In this paper we pose the problem of how to study basic cognitive processes in the frame of simulations of artificial worlds of the style of Artificial Life. The main difficulty of simulating biologically grounded cognitive processes lies in the search for forms of organisms suitable to establish functional relationships with their environments and coevolve with them. In order to attempt it, we study the properties of autonomous systems at different degrees of complexity and the origin of cognitive processes as a sophistication of primitive sensors-motor loops of living systems. The distinction between what we call ontogenetic adaptation to an environment and learning motivates a definition of two different degrees of complexity of that interaction. While the first one generates a variety of structures within individuals in an evolutionary scale, the second one produces a subsystem that is modulated during the life of each organism. We present some ideas to develop a model of an Artificial World where some our theoretical claims can be studied and suggest that an AL approach can arise an interesting discussion in Cognitive Science.
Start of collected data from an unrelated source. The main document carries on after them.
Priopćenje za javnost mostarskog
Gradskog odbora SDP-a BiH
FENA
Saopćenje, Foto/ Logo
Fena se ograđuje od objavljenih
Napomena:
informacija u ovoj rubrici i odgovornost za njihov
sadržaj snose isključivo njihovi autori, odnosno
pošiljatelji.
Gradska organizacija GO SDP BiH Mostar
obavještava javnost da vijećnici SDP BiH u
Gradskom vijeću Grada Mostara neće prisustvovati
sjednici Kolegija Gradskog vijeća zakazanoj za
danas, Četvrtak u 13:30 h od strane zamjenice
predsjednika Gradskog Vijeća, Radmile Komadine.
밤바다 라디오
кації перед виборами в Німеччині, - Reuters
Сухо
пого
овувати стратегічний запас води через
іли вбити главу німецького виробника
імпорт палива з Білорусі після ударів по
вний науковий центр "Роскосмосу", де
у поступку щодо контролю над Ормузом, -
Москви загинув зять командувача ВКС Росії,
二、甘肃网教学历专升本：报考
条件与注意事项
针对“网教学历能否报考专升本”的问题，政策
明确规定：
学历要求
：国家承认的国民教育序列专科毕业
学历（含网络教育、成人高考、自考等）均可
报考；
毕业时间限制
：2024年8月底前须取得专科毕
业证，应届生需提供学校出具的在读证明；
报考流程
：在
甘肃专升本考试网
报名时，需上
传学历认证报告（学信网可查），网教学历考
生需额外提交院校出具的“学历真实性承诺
Key words: Artificial life, adaptation, cognition, adaptive sensors/effectors.

We attempt to distinguish, in a biological frame, ontogenetical adaptation from learning. Ontogenetical adaptation arises as a second order (sensorimotor) loop on the ground of the operational closure that provides autonomy and reproductive identity to the living system. Adaptation ensures, through perception, the functional correlation between metabolic-motor states and the states of the environment. Learning brings about a qualitative change in regard to adaptation, the most generic and simple form of optimization at an individual scale. It implies the idea of new knowledge, in the sense that the organism links what formerly appeared as an undistinguished whole. In other words, it means the capability to change its own codes of meaning. Finally, we outline some basic ideas for modelling an adaptive sensor embedded in a (partially) autonomous system, which implies the former distinction between adaptation and learning.